Problem set:
a - According to the article on Trump's impeachment, who will preside over the Senate trial?
b - Reproduce the passage of the article on Trump's impeachment from "The impeachment triggered" up to and including "speaker Nancy Pelosi.", swapping "House of Reps" for "House of Representatives".

*** Excerpted text ***

Embattled United States President Donald Trump, on Thursday, engaged in a battle of wits with Democrats, as the Senate awaits the report of his impeachment on Wednesday by the House of Representatives.
While Trump hopes for a “robust trial” with testimony from innumerable witnesses, including former Vice President Joe Biden, the Democrats think they can find common ground with their Republican counterparts in the Senate on a “phase one” of the expected trial.
The impeachment triggered a flurry of activities with the president and the forces behind his travails weighing the possible options that can be capitalised on under the configuration in the Senate.
The intrigues also included the vested parties giving various interpretations to the constitutional provisions on impeachment. The aftermath of the impeachment by the House of Reps, the articles of impeachment are now expected to be sent to the Senate, where senators will consider evidence, hear witnesses and vote to acquit or convict the president. The chief justice of the US Supreme Court will preside over the trial.
Trump was impeached for obstruction of Congress and abuse of power over his dealings with Ukraine by the Democrats-dominated House of Reps led by speaker Nancy Pelosi.
The landmark votes on Wednesday set up a likely January trial in the Republican-dominated Senate, where Trump is expected to be acquitted owing to the belief that his party member will not compromise.
ALSO READ: ‘Do nothing Democrats, I did nothing wrong’, Trump cries out in impeachment saga
A two-thirds majority vote is required in the 100-member Senate to convict and remove a president from office. An impeachment appears unlikely in the case of Trump because the Senate is made up of 53 Republicans, 45 Democrats and two independents who caucus with the Democrats. At least 20 Republicans would have to vote with all Democrats and the two independents, will have to follow suit to remove the president from office.
Senate Majority Leader Mitch McConnell has indicated that he would like swift proceedings, but the president has said he would not mind a robust trial, with testimony from innumerable witnesses, including Biden and the whistle-blower whose complaint led to the impeachment inquiry.
According to Reuters, on Tuesday, McConnell appeared to reject the Democrats’ request for new witnesses in the trial, saying the Senate would not “do House Democrats’ homework for them” or go on a “fishing expedition” after the House impeachment process.
Meanwhile, the Senate Democratic leader Chuck Schumer has said he wants to hear from four additional witnesses, including acting White House Chief of Staff Mick Mulvaney and Trump’s former National Security Adviser John Bolton.

*** Input data ***

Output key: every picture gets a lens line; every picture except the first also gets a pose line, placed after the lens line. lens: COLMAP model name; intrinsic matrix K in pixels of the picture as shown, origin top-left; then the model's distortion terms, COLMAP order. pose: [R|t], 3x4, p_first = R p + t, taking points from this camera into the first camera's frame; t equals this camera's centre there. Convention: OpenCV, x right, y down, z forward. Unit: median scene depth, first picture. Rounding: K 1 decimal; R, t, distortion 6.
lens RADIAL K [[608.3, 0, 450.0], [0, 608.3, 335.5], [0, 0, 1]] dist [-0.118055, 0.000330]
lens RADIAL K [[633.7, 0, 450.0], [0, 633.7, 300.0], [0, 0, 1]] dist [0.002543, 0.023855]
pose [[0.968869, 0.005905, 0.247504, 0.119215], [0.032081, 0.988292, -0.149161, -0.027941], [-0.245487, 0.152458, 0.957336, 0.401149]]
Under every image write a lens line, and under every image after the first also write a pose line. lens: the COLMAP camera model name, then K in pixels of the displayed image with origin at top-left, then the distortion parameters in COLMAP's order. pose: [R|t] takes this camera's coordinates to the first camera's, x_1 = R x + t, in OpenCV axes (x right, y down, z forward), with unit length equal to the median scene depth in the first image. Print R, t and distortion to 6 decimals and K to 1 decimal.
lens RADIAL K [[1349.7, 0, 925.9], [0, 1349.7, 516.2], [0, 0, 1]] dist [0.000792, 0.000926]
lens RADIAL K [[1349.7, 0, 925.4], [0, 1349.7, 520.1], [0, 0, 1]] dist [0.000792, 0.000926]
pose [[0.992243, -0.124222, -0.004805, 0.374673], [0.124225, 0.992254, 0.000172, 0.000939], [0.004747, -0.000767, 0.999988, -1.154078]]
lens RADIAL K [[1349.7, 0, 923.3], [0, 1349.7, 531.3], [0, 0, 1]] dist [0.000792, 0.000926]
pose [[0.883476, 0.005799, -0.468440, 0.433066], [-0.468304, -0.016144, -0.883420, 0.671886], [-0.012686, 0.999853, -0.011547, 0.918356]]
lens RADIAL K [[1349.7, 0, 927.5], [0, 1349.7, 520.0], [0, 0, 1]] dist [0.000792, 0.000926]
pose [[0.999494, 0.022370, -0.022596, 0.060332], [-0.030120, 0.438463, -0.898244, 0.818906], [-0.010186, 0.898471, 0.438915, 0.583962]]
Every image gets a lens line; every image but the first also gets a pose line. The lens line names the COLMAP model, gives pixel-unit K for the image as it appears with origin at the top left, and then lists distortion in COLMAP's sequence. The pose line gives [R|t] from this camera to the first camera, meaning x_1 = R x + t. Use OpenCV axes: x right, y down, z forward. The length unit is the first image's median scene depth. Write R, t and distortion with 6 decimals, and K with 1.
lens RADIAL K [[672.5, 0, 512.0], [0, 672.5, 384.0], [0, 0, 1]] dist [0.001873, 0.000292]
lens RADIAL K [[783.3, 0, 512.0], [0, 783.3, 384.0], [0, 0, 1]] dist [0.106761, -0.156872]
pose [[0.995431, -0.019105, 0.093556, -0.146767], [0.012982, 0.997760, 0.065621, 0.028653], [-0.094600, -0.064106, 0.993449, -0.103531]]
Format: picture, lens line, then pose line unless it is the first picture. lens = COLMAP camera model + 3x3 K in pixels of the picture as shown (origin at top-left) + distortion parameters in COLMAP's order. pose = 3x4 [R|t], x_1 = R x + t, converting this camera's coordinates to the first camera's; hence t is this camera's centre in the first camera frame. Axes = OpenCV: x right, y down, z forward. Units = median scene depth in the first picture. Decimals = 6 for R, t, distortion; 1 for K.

***

Responses to the exercise:
a - The chief justice of the US Supreme Court.

b -
The impeachment triggered a flurry of activities with the president and the forces behind his travails weighing the possible options that can be capitalised on under the configuration in the Senate.
The intrigues also included the vested parties giving various interpretations to the constitutional provisions on impeachment. The aftermath of the impeachment by the House of Representatives, the articles of impeachment are now expected to be sent to the Senate, where senators will consider evidence, hear witnesses and vote to acquit or convict the president. The chief justice of the US Supreme Court will preside over the trial.
Trump was impeached for obstruction of Congress and abuse of power over his dealings with Ukraine by the Democrats-dominated House of Representatives led by speaker Nancy Pelosi.